Only the text of the records below belongs in the answer, copied exactly, with pictures omitted.

─── SUPPLIED MATERIAL

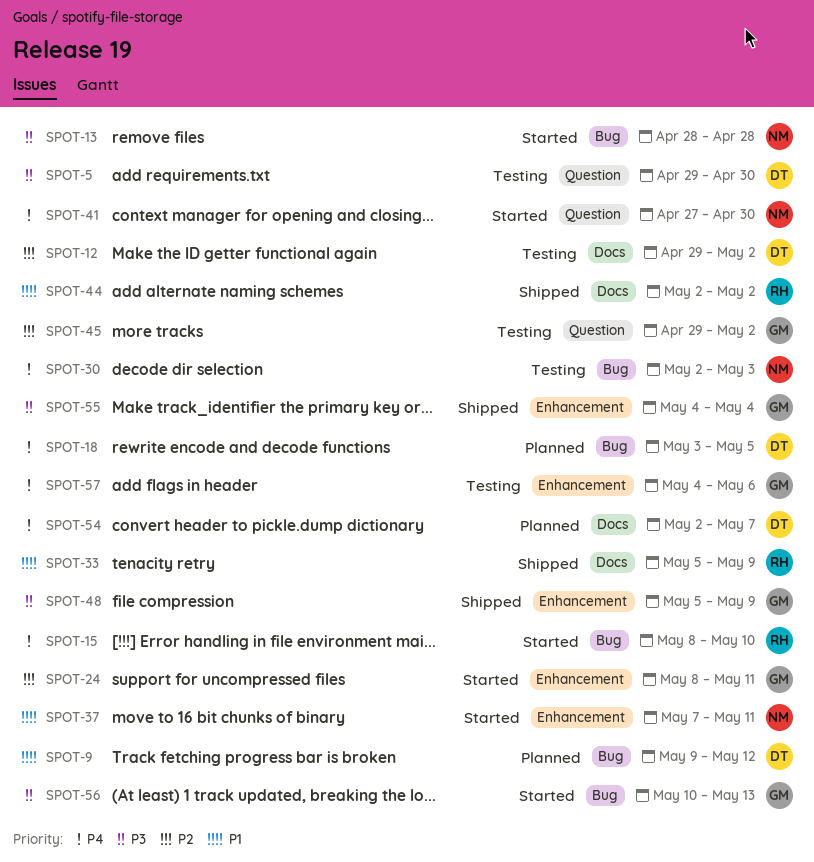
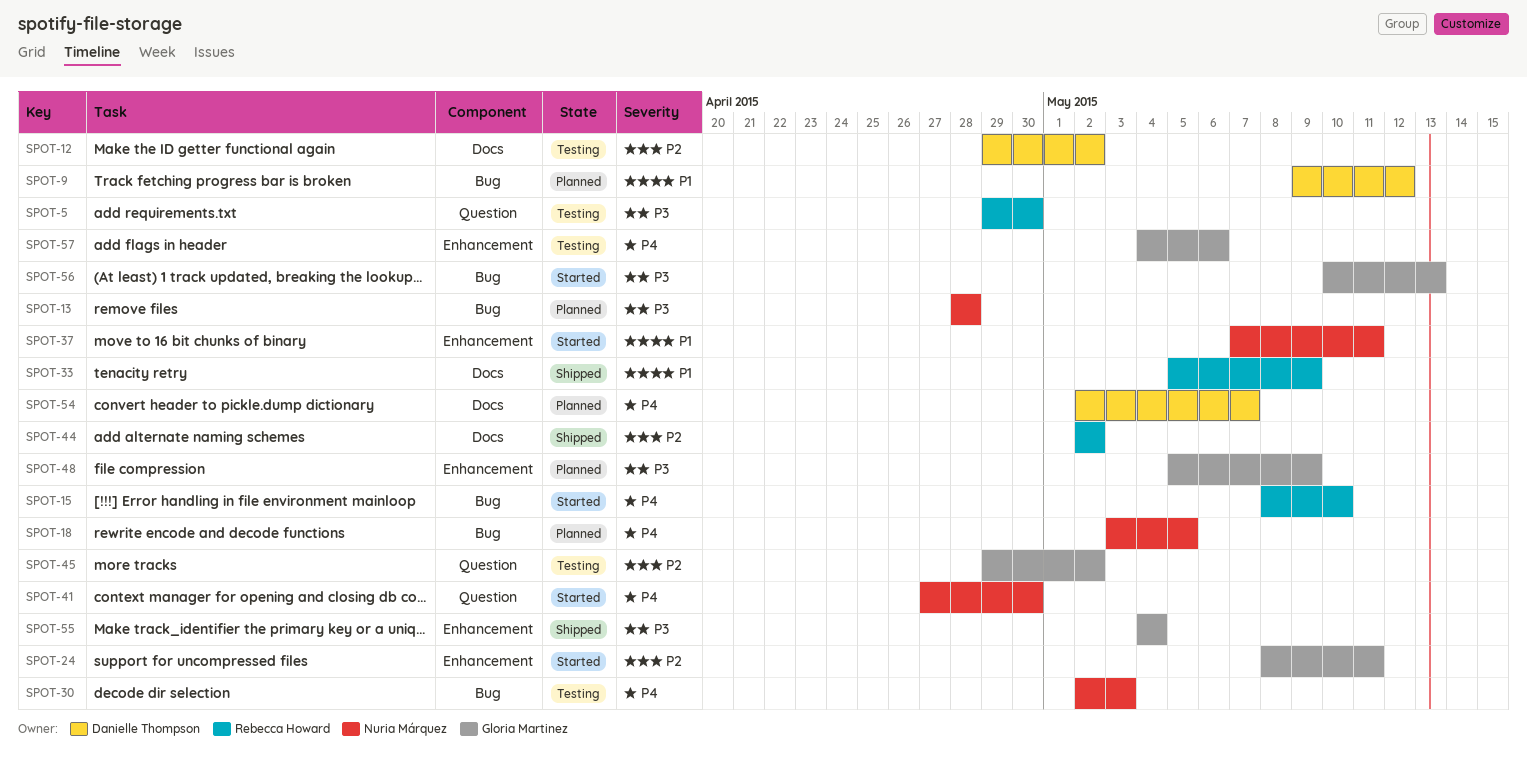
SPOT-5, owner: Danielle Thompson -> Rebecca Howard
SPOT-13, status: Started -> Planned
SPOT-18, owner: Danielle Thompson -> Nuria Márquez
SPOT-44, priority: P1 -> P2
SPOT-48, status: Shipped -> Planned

──────

◆ **TASK RESULT**:
SPOT-5, owner: Danielle Thompson -> Rebecca Howard
SPOT-13, status: Started -> Planned
SPOT-18, owner: Danielle Thompson -> Nuria Márquez
SPOT-44, priority: P1 -> P2
SPOT-48, status: Shipped -> Planned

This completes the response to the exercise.